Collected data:
╔══

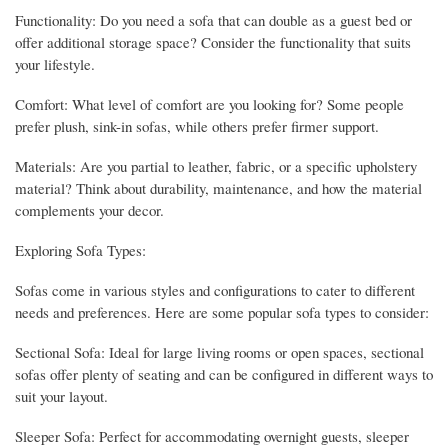
Functionality: Do you need a sofa that can double as a guest bed or
offer additional storage space? Consider the functionality that suits
your lifestyle.
Comfort: What level of comfort are you looking for? Some people
prefer plush, sink-in sofas, while others prefer firmer support.
Materials: Are you partial to leather, fabric, or a specific upholstery
material? Think about durability, maintenance, and how the material
complements your decor.
Exploring Sofa Types:
Sofas come in various styles and configurations to cater to different
needs and preferences. Here are some popular sofa types to consider:
Sectional Sofa: Ideal for large living rooms or open spaces, sectional
sofas offer plenty of seating and can be configured in different ways to
suit your layout.
Sleeper Sofa: Perfect for accommodating overnight guests, sleeper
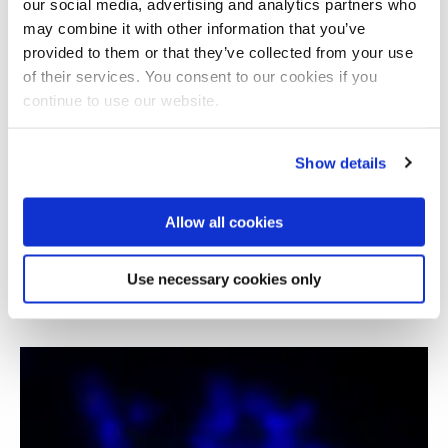
our social media, advertising and analytics partners who
may combine it with other information that you’ve
provided to them or that they’ve collected from your use
of their services. You consent to our cookies if you
continue to use our website.
Show details
Allow all cookies
Covid-19 epidemiological modelling: ODE and
agent based strategies
Use necessary cookies only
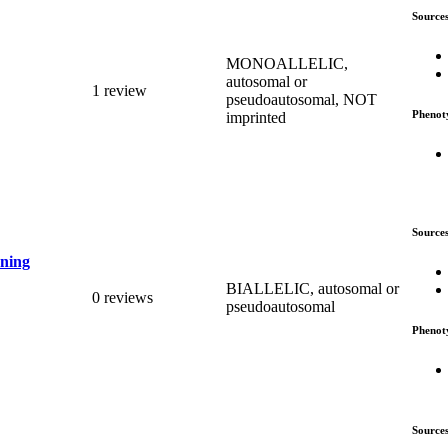
Source
MONOALLELIC,
autosomal or
1 review
pseudoautosomal, NOT
Phenot
imprinted
Source
ening
BIALLELIC, autosomal or
0 reviews
pseudoautosomal
Phenot
Source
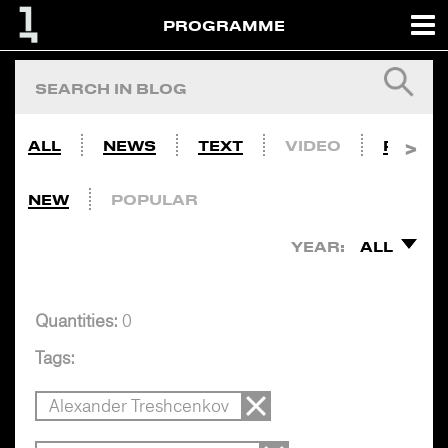
PROGRAMME
ALL
NEWS
TEXT
VIDEO
PHOTO
NEW
POPULAR
YEAR:
ALL
Quantities:
0
Tags:
Alexander Treshcenkov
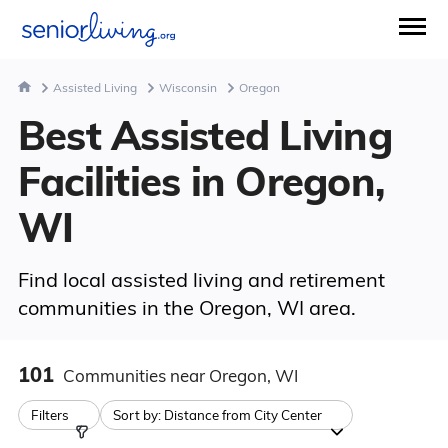
Assisted Living
Wisconsin
Oregon
Best Assisted Living
Facilities in Oregon,
WI
Find local assisted living and retirement
communities in the Oregon, WI area.
101
Communities
near Oregon, WI
Filters
Sort by:
Distance from City Center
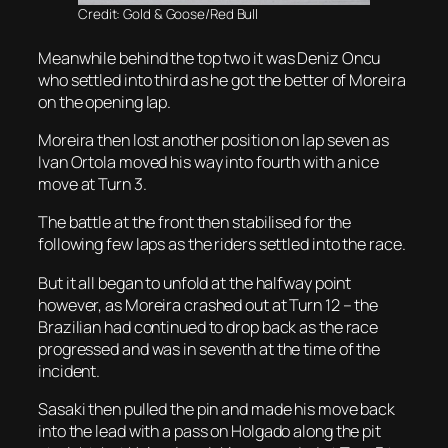
Credit: Gold & Goose/Red Bull
Meanwhile behind the top two it was Deniz Oncu
who settled into third as he got the better of Moreira
on the opening lap.
Moreira then lost another position on lap seven as
Ivan Ortola moved his way into fourth with a nice
move at Turn 3.
The battle at the front then stabilised for the
following few laps as the riders settled into the race.
But it all began to unfold at the halfway point
however, as Moreira crashed out at Turn 12 – the
Brazilian had continued to drop back as the race
progressed and was in seventh at the time of the
incident.
Sasaki then pulled the pin and made his move back
into the lead with a pass on Holgado along the pit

╚══

◆ WHAT TO DO ◆
Print the lines running from the start of the data up to and including the line that contains "Sleeper Sofa: Perfect". Leave the pictures out of your answer.

◆ EXPECTED ANSWER ◆
Functionality: Do you need a sofa that can double as a guest bed or
offer additional storage space? Consider the functionality that suits
your lifestyle.
Comfort: What level of comfort are you looking for? Some people
prefer plush, sink-in sofas, while others prefer firmer support.
Materials: Are you partial to leather, fabric, or a specific upholstery
material? Think about durability, maintenance, and how the material
complements your decor.
Exploring Sofa Types:
Sofas come in various styles and configurations to cater to different
needs and preferences. Here are some popular sofa types to consider:
Sectional Sofa: Ideal for large living rooms or open spaces, sectional
sofas offer plenty of seating and can be configured in different ways to
suit your layout.
Sleeper Sofa: Perfect for accommodating overnight guests, sleeper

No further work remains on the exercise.